For centuries the maple sap has been harvested after the last freeze of the spring, typically in March.
Good conditions for sap flow happen when daytime temperatures are above freezing and nighttime temperatures are below. If it gets too warm and stops freezing at night, the trees stop producing sap. There’s a very narrow period of time when maple sap can be harvested — and Indigenous leaders like Jondreau and Katy Bresette say that period is getting shorter.
According to the northern Ojibwe lunar calendar, Iskigamizige giizis, or the sugar moon — when maple sap begins to run — typically takes place in March. “But we’ve been starting our sugaring operation in February,” said Jondreau, a forester by background and the tribe’s former forester, calling it “the new norm.”
“Climate change has just been making so many uncertainties prominent. Our trees, who respond to those temperature differences, are changing.”
All of this change — this melting and warming — has dampened the spirits and livelihood of hockey players, skiers, fishers, and the whole communities that rely on consistent cold weather for both their identities and economies.
“You spend more time trying to find good ice than you do fishing,” said Tony Muscioni, an ice fishing tour guide in Ohio. He lives just two miles from Lake Erie, where he’s fished for decades. Fishers flock to Muscioni’s area during the winter, hoping to catch walleye that can be found far offshore. Port Clinton, Ohio, is one of several places across the Midwest that claims to be “the walleye capital of the world.”
Usually, Muscioni can take people out to ice fish by mid-January. But in the last few years, the lake has been freezing later and later.
Mark Seeley, a former meteorologist and climatologist at the University of Minnesota, has been tracking these weather shifts for nearly 40 years. “It’s startling, what we are measuring and observing today,” he told Grist.
Temperatures this past December jumped from 66 degrees to sub-zero over the span of two weeks, setting a record. These extremes, sometimes called “weather whiplash,” are only getting worse: A heat index of 134 degrees F in Morehead, Minnesota in 2011. Or 15 inches of rain within 24 hours in Minnesota in 2007.

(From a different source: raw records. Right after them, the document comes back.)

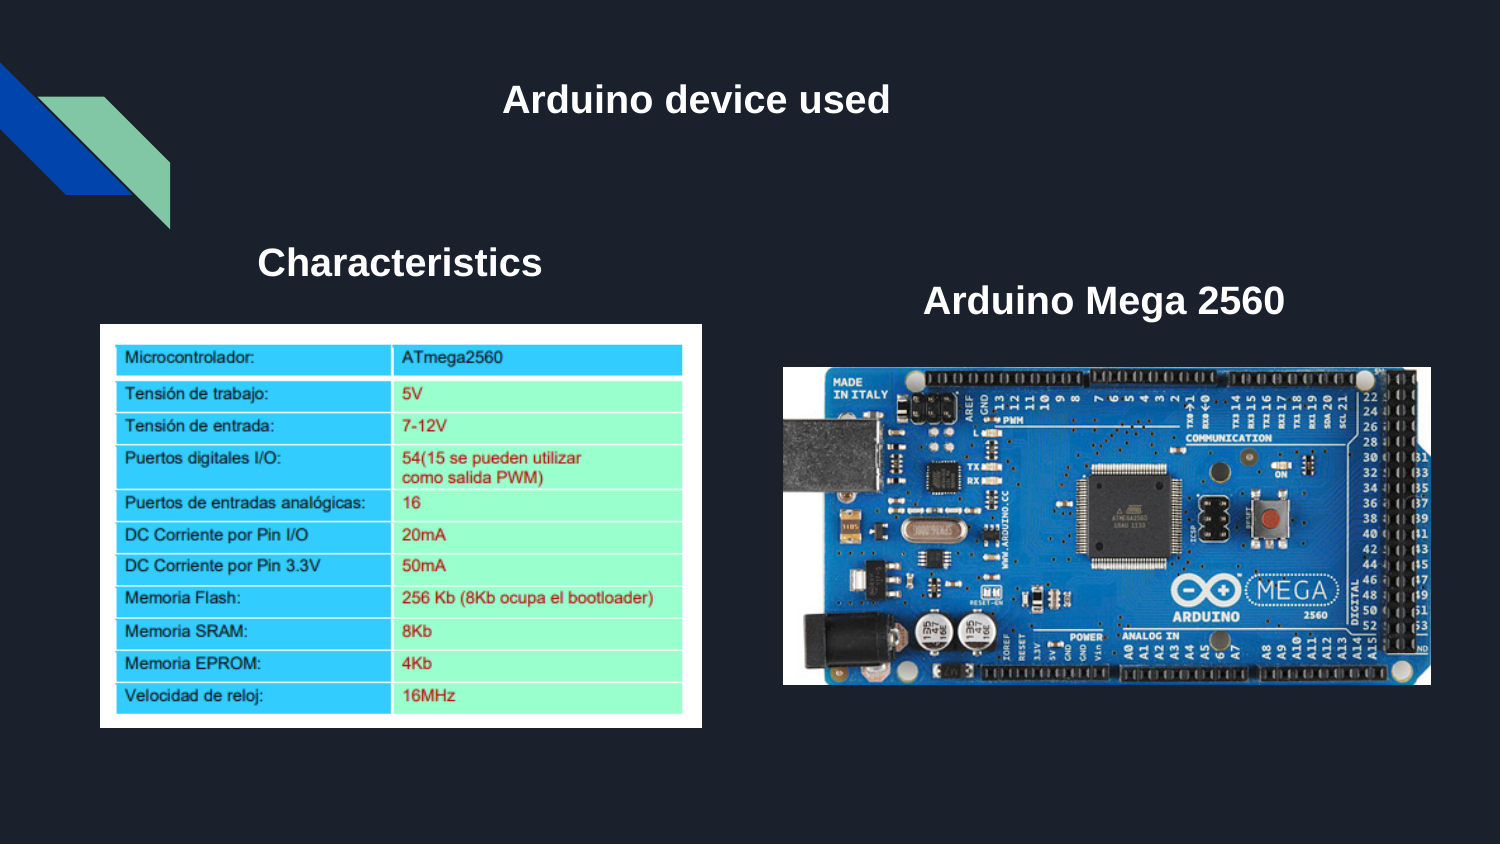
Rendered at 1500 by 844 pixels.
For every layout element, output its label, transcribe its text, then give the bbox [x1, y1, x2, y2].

title Characteristics [242, 215, 560, 305]
picture [783, 367, 1431, 685]
picture [100, 324, 702, 729]
title Arduino device used [487, 59, 1013, 149]
title Arduino Mega 2560 [907, 252, 1306, 342]
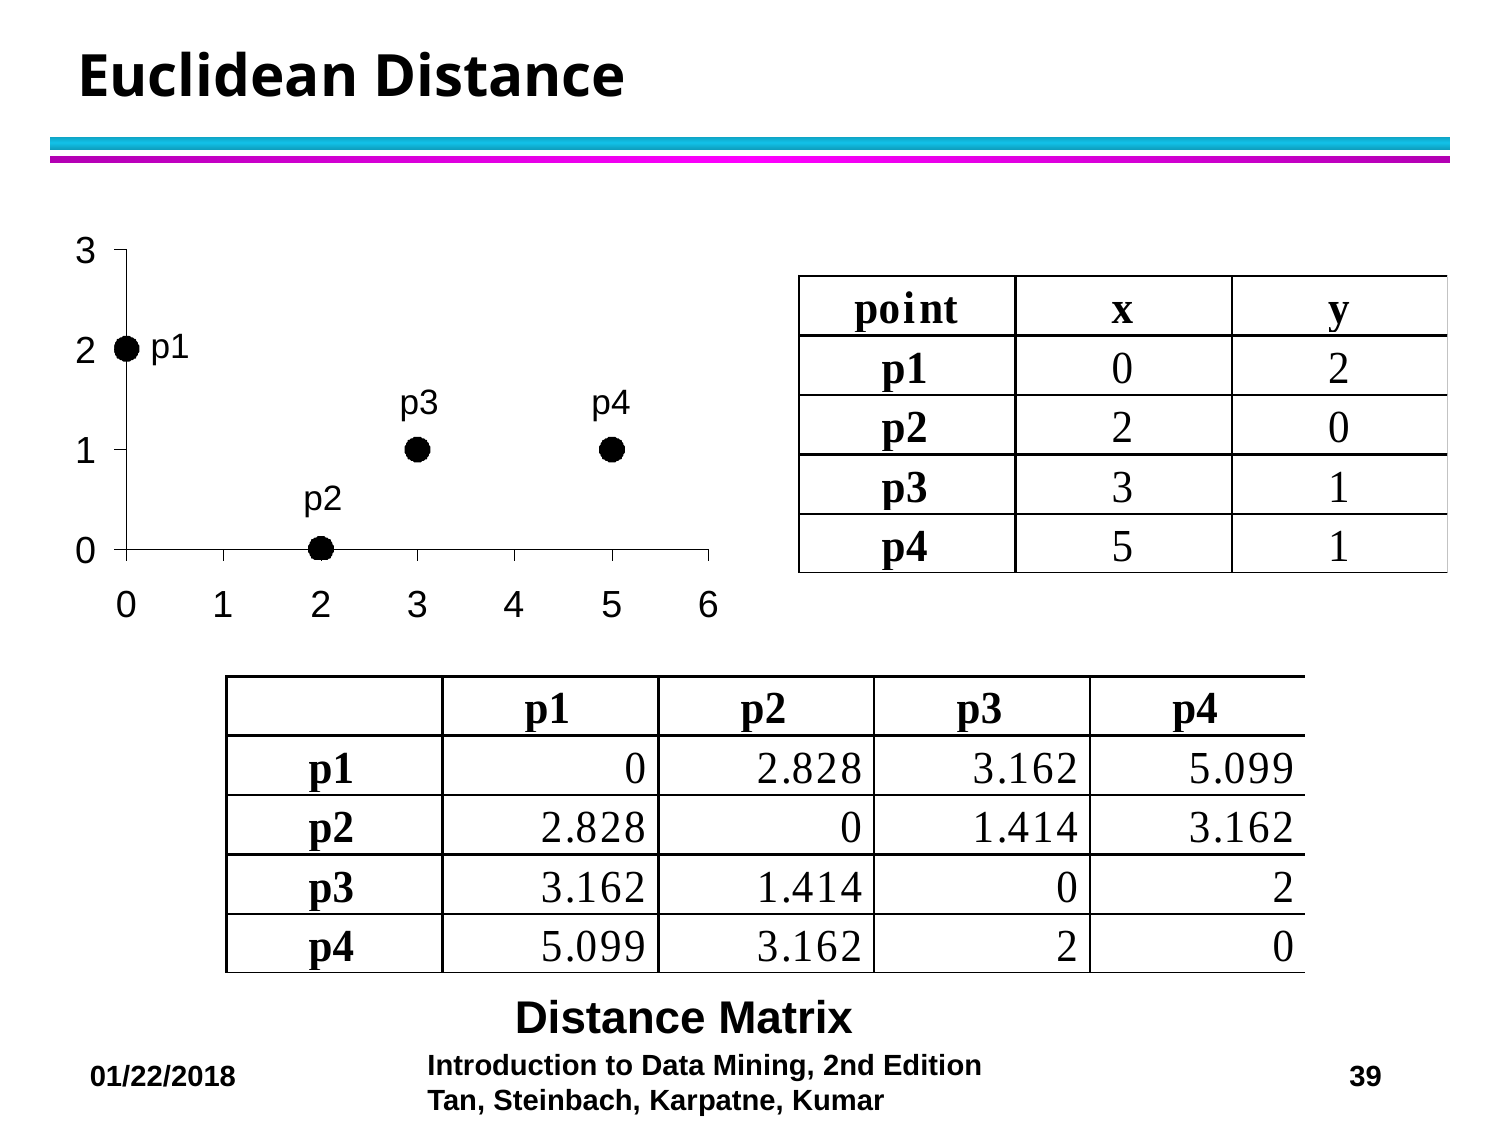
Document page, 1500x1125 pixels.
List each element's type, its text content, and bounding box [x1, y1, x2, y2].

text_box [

“I might see that once in a lifetime in a tropical latitude,” Seeley said, “but not in Minnesota.”
Gone are the winters that defined generations of Midwesterners.
Kevin Kling is a playwright and storyteller who grew up in Minnesota. “As a Minnesotan, you really either embraced the winter or you were in big trouble,” he said. Kling grew up playing ice hockey, sledding, and skiing. “We would go outside in the morning and we wouldn’t come back ’til night.”
His upbringing in the frigid temperatures helped shape Kling’s life work as a playwright.
“When you have these long winters, it gives you time for reflection,” he said. “It’s a wonderful time of year, like the way the snow muffles the sound. There’s a reason it’s called a crisp night, because it feels like you’re right on the edge of shattering. It’s this most amazing feeling.”
Throughout his life, he’s been intimately aware of the shifts in climate. Ducks, for example, stay year-round these days. During warmer years, the water levels on Lake Superior fluctuate, as more water evaporates. Forests are moving north. And extreme weather is happening more often and with greater intensity.
For Kling, and many other folks in the Great Lakes region, these changes are having a profound effect on their sense of self.
“I still am able to get enough winter in, but I do feel that it is slipping.”